La paura ha contribuito alla morte della Luger Olimpica?

Notizie oggi attraverso il sito web di ESPN oggi che il norvegese Nodar Kumaritashvili, che è morto sulla pista alle Olimpiadi di Vancouver, ha espresso preoccupazioni per il corso e li ha espressi a suo padre il giorno prima del suo incidente fatale:

L'atleta ucciso sulla pista di slittata venerdì ha detto a suo padre un giorno prima di morire in una corsa di allenamento che era "spaventato da uno dei turni", ha detto David Kumaritashvili al Wall Street Journal.

Il fatto che Kumaritashvili temesse la stessa corsa che lo uccise aggiunge un tocco toccante a una storia già tragica. Suggerisce anche una visione della sua morte.

L'ansia può minare la fluidità dell'azione motoria. In quanto discesista non molto qualificato, a volte mi trovo su piste che sono un po 'oltre il mio livello di comfort. Divento teso, e affrontare il pendio diventa ancora più difficile: gambe e piedi diventano tesi, il mio peso si sposta indietro, mi sento come se stessi lottando con gli sci, e rapidamente mi stanco.

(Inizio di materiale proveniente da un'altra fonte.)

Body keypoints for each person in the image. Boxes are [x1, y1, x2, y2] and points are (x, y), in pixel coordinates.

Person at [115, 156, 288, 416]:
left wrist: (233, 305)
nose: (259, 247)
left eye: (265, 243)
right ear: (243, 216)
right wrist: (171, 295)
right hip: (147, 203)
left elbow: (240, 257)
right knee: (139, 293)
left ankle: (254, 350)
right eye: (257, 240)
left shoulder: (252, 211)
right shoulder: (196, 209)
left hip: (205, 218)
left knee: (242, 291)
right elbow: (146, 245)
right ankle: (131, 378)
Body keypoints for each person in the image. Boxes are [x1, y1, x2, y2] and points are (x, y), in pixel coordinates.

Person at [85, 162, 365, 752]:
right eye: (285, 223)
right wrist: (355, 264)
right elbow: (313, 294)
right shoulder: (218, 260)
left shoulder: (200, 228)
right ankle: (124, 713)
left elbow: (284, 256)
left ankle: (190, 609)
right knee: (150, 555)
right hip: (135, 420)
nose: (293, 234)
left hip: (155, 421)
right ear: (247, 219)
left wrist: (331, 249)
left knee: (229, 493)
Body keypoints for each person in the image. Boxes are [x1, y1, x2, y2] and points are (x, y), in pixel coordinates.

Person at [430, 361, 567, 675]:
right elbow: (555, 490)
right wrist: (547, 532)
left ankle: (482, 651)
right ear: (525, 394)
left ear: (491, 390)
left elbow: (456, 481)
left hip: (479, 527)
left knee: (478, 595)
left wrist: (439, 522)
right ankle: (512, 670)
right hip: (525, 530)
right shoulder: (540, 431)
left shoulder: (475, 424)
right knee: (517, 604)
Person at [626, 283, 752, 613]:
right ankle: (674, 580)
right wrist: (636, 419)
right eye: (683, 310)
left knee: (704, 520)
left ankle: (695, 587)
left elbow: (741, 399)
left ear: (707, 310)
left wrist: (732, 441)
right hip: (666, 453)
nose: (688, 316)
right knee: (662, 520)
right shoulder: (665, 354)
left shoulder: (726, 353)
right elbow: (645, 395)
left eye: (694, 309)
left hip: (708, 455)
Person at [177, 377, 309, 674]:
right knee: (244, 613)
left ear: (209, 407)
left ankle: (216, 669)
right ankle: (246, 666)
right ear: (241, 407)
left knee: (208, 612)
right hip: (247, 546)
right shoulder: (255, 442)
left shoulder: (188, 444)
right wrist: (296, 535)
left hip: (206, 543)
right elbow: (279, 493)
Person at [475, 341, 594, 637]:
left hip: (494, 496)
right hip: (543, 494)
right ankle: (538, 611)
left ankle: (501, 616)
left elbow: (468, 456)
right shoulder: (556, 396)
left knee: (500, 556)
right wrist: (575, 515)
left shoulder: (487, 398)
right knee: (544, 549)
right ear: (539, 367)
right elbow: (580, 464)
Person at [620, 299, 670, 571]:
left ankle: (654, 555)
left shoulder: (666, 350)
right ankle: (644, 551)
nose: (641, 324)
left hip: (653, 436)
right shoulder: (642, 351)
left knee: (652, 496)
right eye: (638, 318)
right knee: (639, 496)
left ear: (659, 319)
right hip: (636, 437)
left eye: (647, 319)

Non è affatto divertente.

Ovviamente, la situazione di Kumaritashvili era molto diversa. Era una slitta esperta con anni di esperienza (suo padre, come racconta la stessa storia, era lui stesso e il rampante olimpico, quindi si immagina che sia partito piuttosto giovane). Tuttavia, persino i livelli profondi di automaticità possono essere annullati dall'autocoscienza e dall'ansia. Mentre scrivo nel mio libro, alla fine degli anni '80, Dan Jansen ha dominato il pattinaggio di velocità maschile nei 500 e 1000 metri. Aveva la forza e l'abilità per dominare totalmente la competizione. Ma ogni volta che ha partecipato alle finali olimpiche ha soffocato, inciampato o caduto.

Nel caso di Kumaritashvili, un tocco di paura anticipata prima di entrare in una svolta particolarmente pericolosa avrebbe potuto essere sufficiente a farlo irrigidire, interferendo con il suo equilibrio o tempismo. Certo, non lo sapremo mai con certezza. Ma la sua morte ci ricorda che, quando si tratta di affrontare il pericolo, abbiamo sempre due minacce nelle nostre mani: il pericolo esterno e la nostra risposta interna ad esso.